INFORMATION PROVIDED.

*** Block opens ***

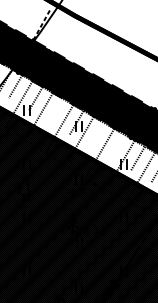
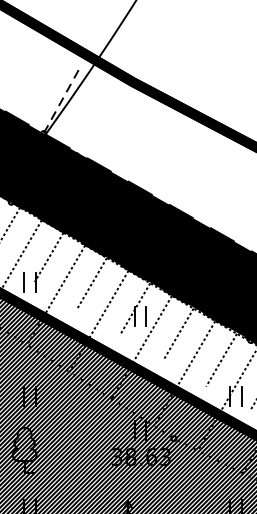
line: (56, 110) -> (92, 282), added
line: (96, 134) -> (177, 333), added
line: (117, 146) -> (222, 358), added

*** Block closes ***
*** Block opens ***

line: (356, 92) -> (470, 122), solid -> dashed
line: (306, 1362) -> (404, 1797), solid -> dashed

*** Block closes ***

BRIEF. From the line containing "line: (56, 110) -> (92, 282), added" down to the line containing "line: (117, 146) -> (222, 358), added" in the material above, reproduce every line exactly, including the two end lines.

ANSWER TO THE PROBLEM.
line: (56, 110) -> (92, 282), added
line: (96, 134) -> (177, 333), added
line: (117, 146) -> (222, 358), added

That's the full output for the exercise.